The involvement of CARM1 and PRMT1 in modifying histones and acting as coactivators of FXR has now been documented for regulation of BSEP. Several studies have now shown that CARM1 and PRMT1 may act synergistically to enhance gene activation by other nuclear receptors (19,20). Although CARM1 and PRMT1 both transfer methyl groups from S-adenosylmethionine to specific arginine residues of specific target proteins, their substrate specificities differ significantly and so they are unlikely to be redundant in their functions and may rely on different mechanisms for their coactivator activities (20). Methylation of histones H3 and H4 may cooperate with acetylation and other types of covalent histone modifications to remodel chromatin structure and/or provide a signal to facilitate assembly of the active transcription initiation complex (15). Further studies are necessary to determine how these PRMTs cooperate to regulate the expression of BSEP.
Development of Canalicular Bile Acid Transport
Studies in neonatal and to a lesser extent fetal animals indicate that rates of bile flow and bile acid excretion in response to an exogenous infusion of bile acids are decreased in comparison with the adult (21). In unpublished studies, our laboratory has defined developmental changes in bile acid transport across the canalicular plasma membrane (22). Taurocholate uptake by rat liver canalicular membrane vesicles isolated from 7-day-old rat was ATP-dependent with properties virtually identical to that described in the adult. However, the Vmax for ATP-dependent transport was approximately 60% of that determined in membrane vesicles from adult liver; the Km was similar at both ages. These findings indicate that an ATP-dependent system is functional in neonatal liver and may be sufficient for biliary secretion of bile acids at a time at when other components of the enterohepatic circulation of bile acids (including synthesis, pool size, ileal absorption and basolateral transport) are immature.
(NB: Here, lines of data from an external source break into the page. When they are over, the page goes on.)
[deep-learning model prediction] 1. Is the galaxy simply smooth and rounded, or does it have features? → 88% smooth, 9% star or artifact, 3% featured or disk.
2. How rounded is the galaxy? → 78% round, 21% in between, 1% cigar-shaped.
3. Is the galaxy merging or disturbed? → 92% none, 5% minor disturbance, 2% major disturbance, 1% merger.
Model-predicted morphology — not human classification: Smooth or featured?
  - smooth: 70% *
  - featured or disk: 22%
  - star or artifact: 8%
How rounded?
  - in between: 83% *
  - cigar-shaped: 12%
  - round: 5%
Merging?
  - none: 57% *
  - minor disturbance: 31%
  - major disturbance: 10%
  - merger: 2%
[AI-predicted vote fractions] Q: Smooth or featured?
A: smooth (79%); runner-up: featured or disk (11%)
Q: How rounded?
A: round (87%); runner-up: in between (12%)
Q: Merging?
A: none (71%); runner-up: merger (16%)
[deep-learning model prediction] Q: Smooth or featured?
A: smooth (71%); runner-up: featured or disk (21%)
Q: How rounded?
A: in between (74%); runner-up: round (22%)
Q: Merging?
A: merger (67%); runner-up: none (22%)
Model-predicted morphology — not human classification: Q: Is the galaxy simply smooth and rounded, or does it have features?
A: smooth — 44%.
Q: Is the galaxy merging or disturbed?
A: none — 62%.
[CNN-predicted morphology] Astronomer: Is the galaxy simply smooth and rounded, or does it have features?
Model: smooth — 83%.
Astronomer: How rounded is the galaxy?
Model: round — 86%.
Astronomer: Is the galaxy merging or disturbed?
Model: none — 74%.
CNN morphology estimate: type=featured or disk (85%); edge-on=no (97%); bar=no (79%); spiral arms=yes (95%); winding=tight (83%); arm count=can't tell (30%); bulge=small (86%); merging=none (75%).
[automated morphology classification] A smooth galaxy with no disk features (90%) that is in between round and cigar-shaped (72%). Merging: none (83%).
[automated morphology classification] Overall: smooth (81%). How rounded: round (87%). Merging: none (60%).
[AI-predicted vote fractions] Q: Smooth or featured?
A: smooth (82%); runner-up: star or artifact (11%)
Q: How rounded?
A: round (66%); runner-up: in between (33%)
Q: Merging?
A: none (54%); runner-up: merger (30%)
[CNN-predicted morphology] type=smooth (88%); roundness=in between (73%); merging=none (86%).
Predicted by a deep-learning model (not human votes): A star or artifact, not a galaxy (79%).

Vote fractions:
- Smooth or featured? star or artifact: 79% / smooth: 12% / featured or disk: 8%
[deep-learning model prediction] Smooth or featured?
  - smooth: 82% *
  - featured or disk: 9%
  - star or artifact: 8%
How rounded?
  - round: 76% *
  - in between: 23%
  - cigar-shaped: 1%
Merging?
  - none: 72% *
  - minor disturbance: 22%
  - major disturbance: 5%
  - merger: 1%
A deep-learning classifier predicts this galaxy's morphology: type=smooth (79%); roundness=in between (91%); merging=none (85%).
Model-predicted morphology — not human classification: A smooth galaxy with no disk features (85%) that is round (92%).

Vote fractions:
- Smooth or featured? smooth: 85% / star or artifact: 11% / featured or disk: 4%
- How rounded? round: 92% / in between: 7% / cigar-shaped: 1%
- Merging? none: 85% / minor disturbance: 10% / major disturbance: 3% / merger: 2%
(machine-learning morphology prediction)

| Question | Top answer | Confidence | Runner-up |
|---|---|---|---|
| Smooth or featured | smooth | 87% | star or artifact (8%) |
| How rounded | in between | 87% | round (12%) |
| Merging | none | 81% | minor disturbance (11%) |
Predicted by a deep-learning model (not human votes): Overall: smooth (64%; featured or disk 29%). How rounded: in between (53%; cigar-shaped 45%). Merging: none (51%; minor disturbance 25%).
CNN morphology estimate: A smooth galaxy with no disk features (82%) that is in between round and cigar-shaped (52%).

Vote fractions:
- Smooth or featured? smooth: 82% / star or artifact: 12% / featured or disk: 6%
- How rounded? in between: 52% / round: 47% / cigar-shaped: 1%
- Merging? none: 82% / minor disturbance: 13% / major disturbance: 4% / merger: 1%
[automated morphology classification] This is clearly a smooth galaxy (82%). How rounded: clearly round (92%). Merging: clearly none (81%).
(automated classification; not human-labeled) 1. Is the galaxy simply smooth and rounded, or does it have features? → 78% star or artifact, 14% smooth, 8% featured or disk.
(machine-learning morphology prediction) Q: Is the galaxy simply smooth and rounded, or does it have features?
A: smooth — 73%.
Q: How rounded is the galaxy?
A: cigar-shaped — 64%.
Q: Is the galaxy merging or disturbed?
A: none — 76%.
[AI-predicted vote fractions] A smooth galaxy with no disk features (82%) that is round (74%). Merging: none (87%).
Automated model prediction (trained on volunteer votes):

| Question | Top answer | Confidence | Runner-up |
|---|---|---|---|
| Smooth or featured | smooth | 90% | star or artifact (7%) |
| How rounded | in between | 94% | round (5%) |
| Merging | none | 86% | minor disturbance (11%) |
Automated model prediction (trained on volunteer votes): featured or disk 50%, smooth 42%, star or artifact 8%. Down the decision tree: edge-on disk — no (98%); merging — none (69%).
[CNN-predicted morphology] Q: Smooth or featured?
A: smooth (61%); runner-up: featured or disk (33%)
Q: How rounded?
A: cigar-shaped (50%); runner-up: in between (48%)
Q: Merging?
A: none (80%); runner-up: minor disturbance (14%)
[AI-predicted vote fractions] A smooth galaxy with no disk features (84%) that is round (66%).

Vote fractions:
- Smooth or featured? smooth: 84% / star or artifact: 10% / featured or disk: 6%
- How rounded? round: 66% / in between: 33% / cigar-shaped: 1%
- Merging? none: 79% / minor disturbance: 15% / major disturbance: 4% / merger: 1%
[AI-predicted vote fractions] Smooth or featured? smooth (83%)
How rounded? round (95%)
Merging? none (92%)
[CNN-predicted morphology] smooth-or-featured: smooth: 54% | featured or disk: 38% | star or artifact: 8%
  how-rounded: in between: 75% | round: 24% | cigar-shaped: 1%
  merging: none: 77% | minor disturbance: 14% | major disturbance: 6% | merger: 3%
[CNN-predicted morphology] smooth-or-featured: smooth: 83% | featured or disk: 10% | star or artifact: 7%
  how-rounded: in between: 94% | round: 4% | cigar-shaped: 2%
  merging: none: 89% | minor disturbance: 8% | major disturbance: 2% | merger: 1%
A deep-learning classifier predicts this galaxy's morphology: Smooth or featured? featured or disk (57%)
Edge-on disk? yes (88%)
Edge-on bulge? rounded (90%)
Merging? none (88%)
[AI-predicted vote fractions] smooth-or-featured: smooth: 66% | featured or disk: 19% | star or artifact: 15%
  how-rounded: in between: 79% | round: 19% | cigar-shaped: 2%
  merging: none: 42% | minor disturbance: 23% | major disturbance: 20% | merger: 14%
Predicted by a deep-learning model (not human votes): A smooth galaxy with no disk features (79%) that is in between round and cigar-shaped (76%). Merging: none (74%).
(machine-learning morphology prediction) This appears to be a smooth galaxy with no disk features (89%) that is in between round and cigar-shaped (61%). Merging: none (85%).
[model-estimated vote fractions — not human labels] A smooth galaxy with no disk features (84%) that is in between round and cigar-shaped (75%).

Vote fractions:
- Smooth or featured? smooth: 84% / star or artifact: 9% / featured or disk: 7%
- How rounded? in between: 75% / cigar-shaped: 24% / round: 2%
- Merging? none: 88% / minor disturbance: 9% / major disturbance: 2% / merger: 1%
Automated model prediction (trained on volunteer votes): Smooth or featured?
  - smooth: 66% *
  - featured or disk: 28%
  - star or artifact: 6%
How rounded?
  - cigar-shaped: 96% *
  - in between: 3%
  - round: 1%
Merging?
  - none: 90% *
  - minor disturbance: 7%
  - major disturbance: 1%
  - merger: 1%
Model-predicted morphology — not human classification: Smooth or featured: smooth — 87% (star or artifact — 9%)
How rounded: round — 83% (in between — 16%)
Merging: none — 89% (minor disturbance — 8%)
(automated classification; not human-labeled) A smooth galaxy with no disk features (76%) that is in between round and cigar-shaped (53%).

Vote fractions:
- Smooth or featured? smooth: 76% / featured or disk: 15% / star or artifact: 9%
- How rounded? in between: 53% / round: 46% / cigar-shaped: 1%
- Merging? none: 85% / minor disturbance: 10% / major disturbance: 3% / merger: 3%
Several groups have studied the development of the rat BSEP by quantitation of BSEP mRNA and protein in fetal and neonatal rats. In our laboratory, BSEP mRNA measured by Northern blotting and RT-PCR was expressed minimally in the near term fetus and increased abruptly to 50% of adult levels on postnatal day 1 and further to 90% of adult values by 1 week of life (23). On western blotting, there was minimal expression of BSEP protein before birth, with an increase to 40% of the adult on the first day of life. BSEP protein levels increased to 90% of the adult by 1 week of life and further increased to adult values by 4 week of life. The developmental patterns of mRNA and protein expression were quite similar in 2 other studies (24,25). There was minimal transcription of BSEP gene assessed by nuclear run-on assays at the fetal age with an abrupt increase in transcription on the first day of life. Transcription rates in adult nuclei were not significantly different from 1-week-old nuclei, indicating that there was no further increase in transcription between 1 week of age and adults (23).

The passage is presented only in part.